**Prompt**
Copy each line of the records below that has "Wintertraining" in it.
#### Records to use
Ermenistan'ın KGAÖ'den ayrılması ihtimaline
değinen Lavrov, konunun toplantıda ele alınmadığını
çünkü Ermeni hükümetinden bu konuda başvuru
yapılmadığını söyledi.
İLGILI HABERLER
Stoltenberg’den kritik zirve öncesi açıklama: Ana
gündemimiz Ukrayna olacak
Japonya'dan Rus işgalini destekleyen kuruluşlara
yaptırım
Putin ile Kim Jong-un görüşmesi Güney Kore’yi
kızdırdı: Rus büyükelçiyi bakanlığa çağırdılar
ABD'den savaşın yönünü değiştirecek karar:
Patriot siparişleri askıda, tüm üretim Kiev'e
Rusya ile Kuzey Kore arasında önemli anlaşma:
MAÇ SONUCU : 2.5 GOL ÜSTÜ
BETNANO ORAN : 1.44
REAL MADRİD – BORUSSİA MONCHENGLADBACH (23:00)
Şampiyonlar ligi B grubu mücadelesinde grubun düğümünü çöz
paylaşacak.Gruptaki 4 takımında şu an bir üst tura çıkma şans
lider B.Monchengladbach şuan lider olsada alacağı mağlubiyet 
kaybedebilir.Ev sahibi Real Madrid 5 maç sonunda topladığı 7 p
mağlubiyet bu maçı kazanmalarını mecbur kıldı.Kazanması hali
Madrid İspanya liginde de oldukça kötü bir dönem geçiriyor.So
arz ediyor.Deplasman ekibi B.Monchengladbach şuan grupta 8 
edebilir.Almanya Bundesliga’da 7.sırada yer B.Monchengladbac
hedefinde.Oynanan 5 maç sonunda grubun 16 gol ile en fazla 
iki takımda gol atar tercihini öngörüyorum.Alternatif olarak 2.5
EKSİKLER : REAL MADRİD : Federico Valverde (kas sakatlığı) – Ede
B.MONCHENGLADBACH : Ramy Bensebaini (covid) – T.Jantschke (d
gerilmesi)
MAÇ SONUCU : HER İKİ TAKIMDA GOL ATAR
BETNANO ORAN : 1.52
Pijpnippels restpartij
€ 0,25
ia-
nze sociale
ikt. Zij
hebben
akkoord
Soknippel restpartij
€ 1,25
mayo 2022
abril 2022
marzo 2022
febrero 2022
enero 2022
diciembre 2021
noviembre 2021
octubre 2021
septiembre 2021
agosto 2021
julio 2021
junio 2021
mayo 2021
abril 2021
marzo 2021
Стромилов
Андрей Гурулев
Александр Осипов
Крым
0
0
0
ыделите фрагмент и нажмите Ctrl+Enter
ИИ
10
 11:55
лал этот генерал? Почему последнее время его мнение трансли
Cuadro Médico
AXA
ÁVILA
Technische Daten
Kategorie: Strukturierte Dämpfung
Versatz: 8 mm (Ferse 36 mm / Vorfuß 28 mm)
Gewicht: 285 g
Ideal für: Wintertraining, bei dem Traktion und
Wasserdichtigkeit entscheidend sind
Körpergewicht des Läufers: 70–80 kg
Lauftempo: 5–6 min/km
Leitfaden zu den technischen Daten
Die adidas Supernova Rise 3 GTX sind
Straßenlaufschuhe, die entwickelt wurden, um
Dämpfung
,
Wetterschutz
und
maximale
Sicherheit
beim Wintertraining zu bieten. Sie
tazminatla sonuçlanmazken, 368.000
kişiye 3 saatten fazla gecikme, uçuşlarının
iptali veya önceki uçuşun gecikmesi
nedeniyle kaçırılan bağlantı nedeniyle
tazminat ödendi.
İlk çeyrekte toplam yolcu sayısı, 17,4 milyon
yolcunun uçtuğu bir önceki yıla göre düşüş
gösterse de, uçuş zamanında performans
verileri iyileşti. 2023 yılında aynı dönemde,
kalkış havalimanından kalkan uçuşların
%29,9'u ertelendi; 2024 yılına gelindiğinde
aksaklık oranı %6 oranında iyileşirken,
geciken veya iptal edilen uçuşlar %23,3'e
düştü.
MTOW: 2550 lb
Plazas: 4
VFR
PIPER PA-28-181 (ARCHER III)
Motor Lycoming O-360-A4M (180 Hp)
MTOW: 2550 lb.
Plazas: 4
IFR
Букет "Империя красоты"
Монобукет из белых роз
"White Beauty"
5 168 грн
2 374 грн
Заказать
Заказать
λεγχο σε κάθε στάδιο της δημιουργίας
########
#### Records to use
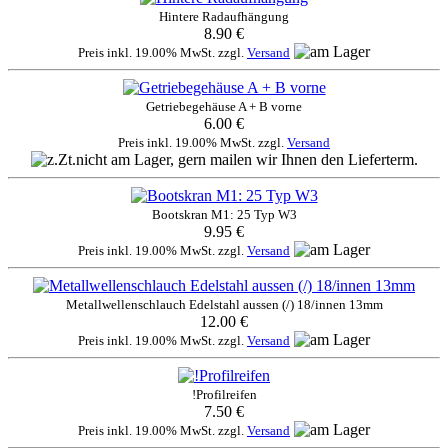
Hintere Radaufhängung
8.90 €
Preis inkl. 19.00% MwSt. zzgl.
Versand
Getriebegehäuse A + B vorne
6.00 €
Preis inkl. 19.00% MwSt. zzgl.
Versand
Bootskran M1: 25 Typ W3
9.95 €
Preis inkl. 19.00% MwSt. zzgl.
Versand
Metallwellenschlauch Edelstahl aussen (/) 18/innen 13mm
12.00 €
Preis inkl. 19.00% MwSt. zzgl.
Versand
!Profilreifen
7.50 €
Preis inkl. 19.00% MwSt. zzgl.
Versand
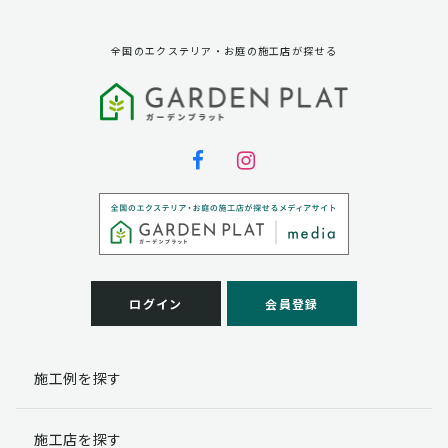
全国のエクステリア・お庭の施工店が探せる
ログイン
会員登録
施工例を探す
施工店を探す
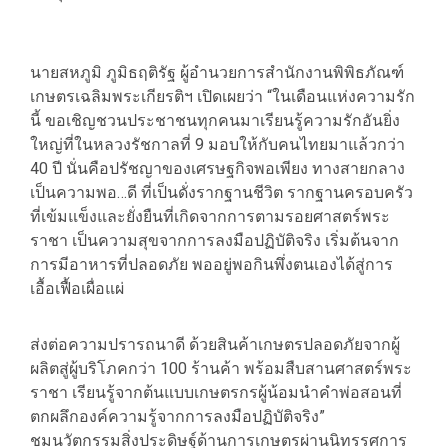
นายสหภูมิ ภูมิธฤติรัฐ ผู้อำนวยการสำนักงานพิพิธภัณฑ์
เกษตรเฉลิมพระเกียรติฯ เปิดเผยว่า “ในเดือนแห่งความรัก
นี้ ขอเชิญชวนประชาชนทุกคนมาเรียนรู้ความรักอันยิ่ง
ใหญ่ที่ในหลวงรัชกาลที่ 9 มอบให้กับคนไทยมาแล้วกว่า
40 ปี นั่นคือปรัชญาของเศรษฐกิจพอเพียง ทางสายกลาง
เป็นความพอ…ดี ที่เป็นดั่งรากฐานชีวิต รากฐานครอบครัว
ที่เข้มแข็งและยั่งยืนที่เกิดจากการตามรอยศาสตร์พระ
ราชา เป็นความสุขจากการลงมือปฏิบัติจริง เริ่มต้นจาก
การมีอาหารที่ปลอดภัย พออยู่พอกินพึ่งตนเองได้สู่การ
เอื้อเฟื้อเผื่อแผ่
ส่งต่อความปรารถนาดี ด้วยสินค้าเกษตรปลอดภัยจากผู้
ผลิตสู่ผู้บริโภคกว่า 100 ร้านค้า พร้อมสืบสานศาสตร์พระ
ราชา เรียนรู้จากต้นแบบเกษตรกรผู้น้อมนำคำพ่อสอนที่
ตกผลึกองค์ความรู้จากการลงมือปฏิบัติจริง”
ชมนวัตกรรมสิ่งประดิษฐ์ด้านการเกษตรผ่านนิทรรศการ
########
**Answer for the task**
Ideal für: Wintertraining, bei dem Traktion und
beim Wintertraining zu bieten. Sie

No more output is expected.